Although Pray for Death is R-rated for violence and some profanity, it is the best-yet Kosugi film, and another must-see for ninja fans. For one thing, Kosugi gets to 'ACT' in this one - there's a bit more story than in the preceding movies. But don't worry, there are more than enough fights and stunts (graphic gore) to please the hardest fans around. And the production quality of Pray for Death is a step up, bringing the martial arts films, in this case at least, close to the polished look of a James Bond film. Speaking of which, in his upcoming picture, Code of Revenge [later to be released as Rage of Honor], Sho plays a drug enforcement agent in South America.

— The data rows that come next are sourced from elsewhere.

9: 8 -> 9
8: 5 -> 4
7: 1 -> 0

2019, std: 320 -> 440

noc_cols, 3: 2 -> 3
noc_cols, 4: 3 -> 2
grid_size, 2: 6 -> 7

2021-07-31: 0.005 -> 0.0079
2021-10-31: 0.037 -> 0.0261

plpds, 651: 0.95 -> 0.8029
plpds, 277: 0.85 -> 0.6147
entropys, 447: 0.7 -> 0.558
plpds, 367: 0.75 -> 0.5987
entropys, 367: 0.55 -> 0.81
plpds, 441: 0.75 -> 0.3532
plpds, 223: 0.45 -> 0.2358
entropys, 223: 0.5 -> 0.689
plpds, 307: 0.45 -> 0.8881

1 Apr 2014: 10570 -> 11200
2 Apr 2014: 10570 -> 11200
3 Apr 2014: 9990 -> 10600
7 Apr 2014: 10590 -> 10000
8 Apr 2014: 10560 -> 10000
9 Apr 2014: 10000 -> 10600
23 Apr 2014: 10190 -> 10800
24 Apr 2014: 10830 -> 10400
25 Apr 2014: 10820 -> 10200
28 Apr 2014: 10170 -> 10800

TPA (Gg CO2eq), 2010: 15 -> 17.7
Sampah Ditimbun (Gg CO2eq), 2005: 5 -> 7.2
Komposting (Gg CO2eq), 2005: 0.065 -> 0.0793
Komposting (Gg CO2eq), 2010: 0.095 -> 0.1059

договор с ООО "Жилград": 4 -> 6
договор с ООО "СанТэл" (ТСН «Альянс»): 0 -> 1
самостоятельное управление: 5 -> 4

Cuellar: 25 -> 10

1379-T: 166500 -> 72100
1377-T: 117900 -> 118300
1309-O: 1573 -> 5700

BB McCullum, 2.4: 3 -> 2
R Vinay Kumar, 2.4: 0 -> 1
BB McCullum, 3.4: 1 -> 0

The box-office success of Kosugi's films - Enter the Ninja (1981), Revenge of the Ninja (1983), Ninja III: The Domination (1984) and Pray for Death (1985) is directly attributable to the spirit and dedication of Sho Kosugi. His obvious respect and empathy for the Ninja tradition allows the viewer to look past the outward accomplishments of the modern ninja characters, to see the long process of spiritual forgiving that put each character - good or evil - in his place in the saga of the ninja. If his students develop along the same lines of caring and feeling empathy for their ninja characters, then Sho Kosugi will have made American ninja in the cinema a reality for the future.